The threat is not merely deception, error or manipulation. It is the gradual erosion of a shared conception of reality itself  — the common ground that makes democratic life possible.

A society cannot remain cohesive when its citizens increasingly inhabit isolated and personalized versions of reality.

It is precisely here that Pope Leo XIV’s recent encyclical on artificial intelligence deserves attention.

By dedicating his first major encyclical Magnifica Humanitas to AI —  and by releasing it on the anniversary of Rerum Novarum, the influential text through which Leo XIII confronted the social upheavals of the Industrial Revolution — the Pope is sending a clear signal. He views artificial intelligence as something far more consequential than a technological innovation.

The parallel is not accidental.

Rerum Novarum was not primarily about machines. It was about their human, social and political consequences — how a technological revolution was transforming work, communities, institutions and the conditions of collective life itself.

One can reject the Church’s religious foundations outright.

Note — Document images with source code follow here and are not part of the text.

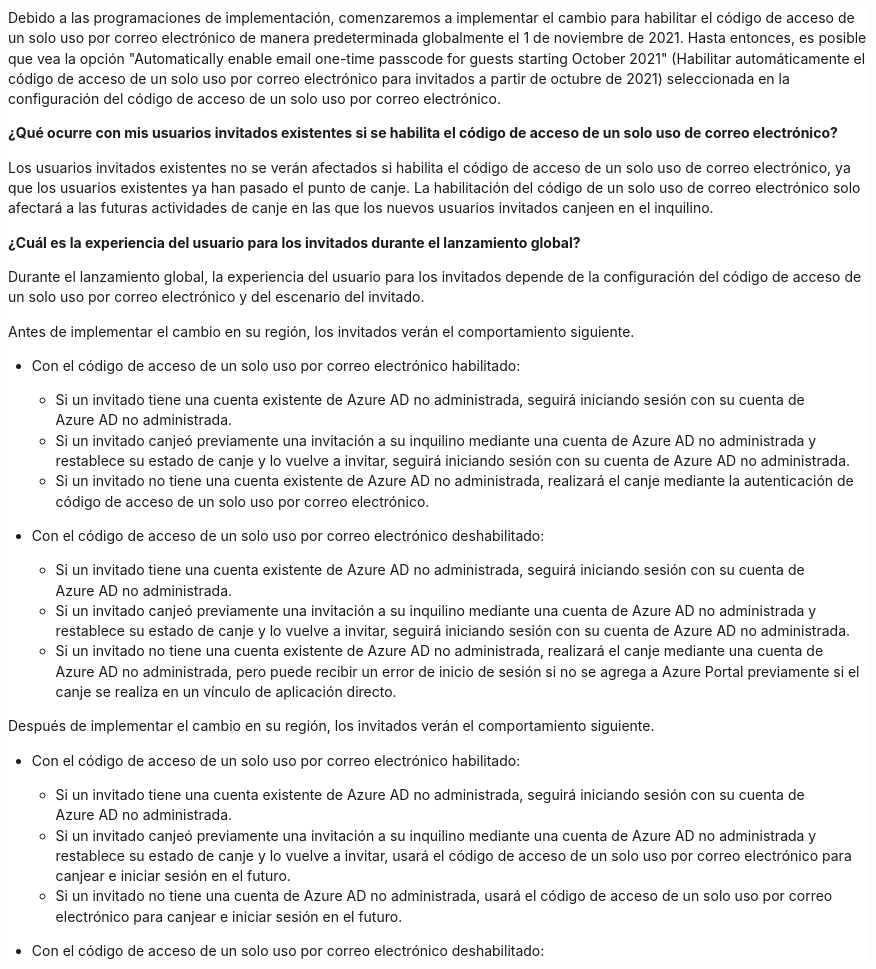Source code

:Debido a las programaciones de implementación, comenzaremos a implementar el cambio para habilitar el código de acceso de un solo uso por correo electrónico de manera predeterminada globalmente el 1 de noviembre de 2021. Hasta entonces, es posible que vea la opción "Automatically enable email one-time passcode for guests starting October 2021" (Habilitar automáticamente el código de acceso de un solo uso por correo electrónico para invitados a partir de octubre de 2021) seleccionada en la configuración del código de acceso de un solo uso por correo electrónico.

**¿Qué ocurre con mis usuarios invitados existentes si se habilita el código de acceso de un solo uso de correo electrónico?**

Los usuarios invitados existentes no se verán afectados si habilita el código de acceso de un solo uso de correo electrónico, ya que los usuarios existentes ya han pasado el punto de canje. La habilitación del código de un solo uso de correo electrónico solo afectará a las futuras actividades de canje en las que los nuevos usuarios invitados canjeen en el inquilino.

**¿Cuál es la experiencia del usuario para los invitados durante el lanzamiento global?**

Durante el lanzamiento global, la experiencia del usuario para los invitados depende de la configuración del código de acceso de un solo uso por correo electrónico y del escenario del invitado. 

Antes de implementar el cambio en su región, los invitados verán el comportamiento siguiente.

- Con el código de acceso de un solo uso por correo electrónico habilitado:

  - Si un invitado tiene una cuenta existente de Azure AD no administrada, seguirá iniciando sesión con su cuenta de Azure AD no administrada.
  - Si un invitado canjeó previamente una invitación a su inquilino mediante una cuenta de Azure AD no administrada y restablece su estado de canje y lo vuelve a invitar, seguirá iniciando sesión con su cuenta de Azure AD no administrada.
  - Si un invitado no tiene una cuenta existente de Azure AD no administrada, realizará el canje mediante la autenticación de código de acceso de un solo uso por correo electrónico.

- Con el código de acceso de un solo uso por correo electrónico deshabilitado:

  - Si un invitado tiene una cuenta existente de Azure AD no administrada, seguirá iniciando sesión con su cuenta de Azure AD no administrada.
  - Si un invitado canjeó previamente una invitación a su inquilino mediante una cuenta de Azure AD no administrada y restablece su estado de canje y lo vuelve a invitar, seguirá iniciando sesión con su cuenta de Azure AD no administrada.
  - Si un invitado no tiene una cuenta existente de Azure AD no administrada, realizará el canje mediante una cuenta de Azure AD no administrada, pero puede recibir un error de inicio de sesión si no se agrega a Azure Portal previamente si el canje se realiza en un vínculo de aplicación directo.

Después de implementar el cambio en su región, los invitados verán el comportamiento siguiente.

- Con el código de acceso de un solo uso por correo electrónico habilitado:

  - Si un invitado tiene una cuenta existente de Azure AD no administrada, seguirá iniciando sesión con su cuenta de Azure AD no administrada.
  - Si un invitado canjeó previamente una invitación a su inquilino mediante una cuenta de Azure AD no administrada y restablece su estado de canje y lo vuelve a invitar, usará el código de acceso de un solo uso por correo electrónico para canjear e iniciar sesión en el futuro.
  - Si un invitado no tiene una cuenta de Azure AD no administrada, usará el código de acceso de un solo uso por correo electrónico para canjear e iniciar sesión en el futuro.

- Con el código de acceso de un solo uso por correo electrónico deshabilitado:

But it would be a mistake to dismiss the question the encyclical raises: what becomes of a society when the technologies that structure information, attention and collective judgment increasingly escape civic control?

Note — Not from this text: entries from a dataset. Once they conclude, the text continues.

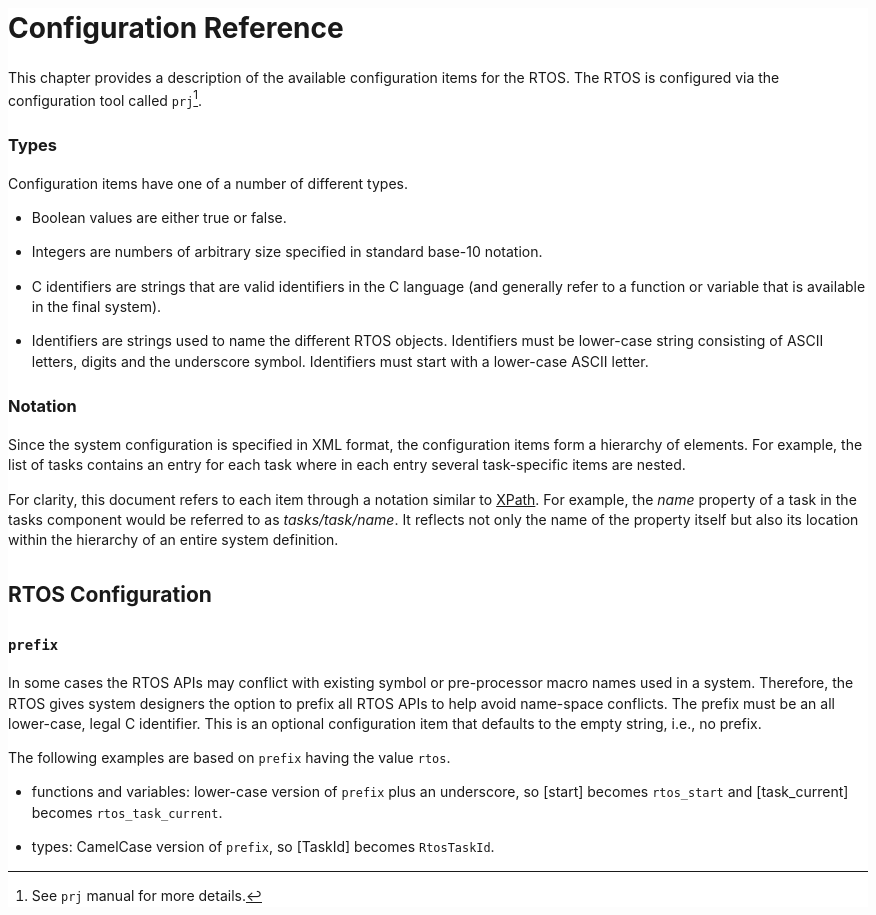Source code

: # Configuration Reference

This chapter provides a description of the available configuration items for the RTOS.
The RTOS is configured via the configuration tool called `prj`[^prj_manual].

[^prj_manual]: See `prj` manual for more details.

### Types

Configuration items have one of a number of different types.

- Boolean values are either true or false.

- Integers are numbers of arbitrary size specified in standard base-10 notation.

- C identifiers are strings that are valid identifiers in the C language (and generally refer to a function or variable that is available in the final system).

- Identifiers are strings used to name the different RTOS objects.
Identifiers must be lower-case string consisting of ASCII letters, digits and the underscore symbol.
Identifiers must start with a lower-case ASCII letter.

### Notation

Since the system configuration is specified in XML format, the configuration items form a hierarchy of elements.
For example, the list of tasks contains an entry for each task where in each entry several task-specific items are nested.

For clarity, this document refers to each item through a notation similar to [XPath](http://www.w3.org/TR/xpath).
For example, the *name* property of a task in the tasks component would be referred to as *tasks/task/name*.
It reflects not only the name of the property itself but also its location within the hierarchy of an entire system definition.

## RTOS Configuration

### `prefix`

In some cases the RTOS APIs may conflict with existing symbol or pre-processor macro names used in a system.
Therefore, the RTOS gives system designers the option to prefix all RTOS APIs to help avoid name-space conflicts.
The prefix must be an all lower-case, legal C identifier.
This is an optional configuration item that defaults to the empty string, i.e., no prefix.

The following examples are based on `prefix` having the value `rtos`.

* functions and variables: lower-case version of `prefix` plus an underscore, so [<span class="api">start</span>] becomes `rtos_start` and [<span class="api">task_current</span>] becomes `rtos_task_current`.

* types: CamelCase version of `prefix`, so [<span class="api">TaskId</span>] becomes `RtosTaskId`.


[^task_names]: There are some additional restrictions on valid names.
[^blocked_state]: In a system designed to operate with low power consumption, it is desirable for this to be the case most of the time.
[^context_switch_regularity]: The exact definition of regular in this context depends on the system timing attributes.
[^signalset]: See the [Signals] section for more details.
[^timer_decrement]: The actual implementation does not decrement each timer, although it is an accurate description of the logical behavior.
[^task_id_type]: This is normally a `uint8_t`.
[^InterruptEventId_width]: This is normally a `uint8_t`.
[^TimerId_width]: This is normally a `uint8_t`.
[^MutexId_width]: This is normally a `uint8_t`.
[^MessageQueueId_width]: This is normally a `uint8_t`.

Where Ottawa primarily sees issues of innovation, adoption, safety and economic competitiveness, the Vatican is asking what AI means for human dignity, social cohesion and the conditions that make collective life possible.

The Carney government deserves credit for beginning to address some of the risks associated with digital technologies.

But the central question is not simply how to make artificial intelligence safer for one demographic or another. It is what kind of common world we can preserve — or build — as these systems become increasingly powerful intermediaries between citizens and their understanding of reality.

If the social media revolution taught us anything, it is this: the most profound consequences of a technology are often the ones we discover too late.

It should be telling — and troubling – for Canadians, that Rome, rather than Ottawa, has chosen to place those broader social questions at the centre of its reflection on artificial intelligence.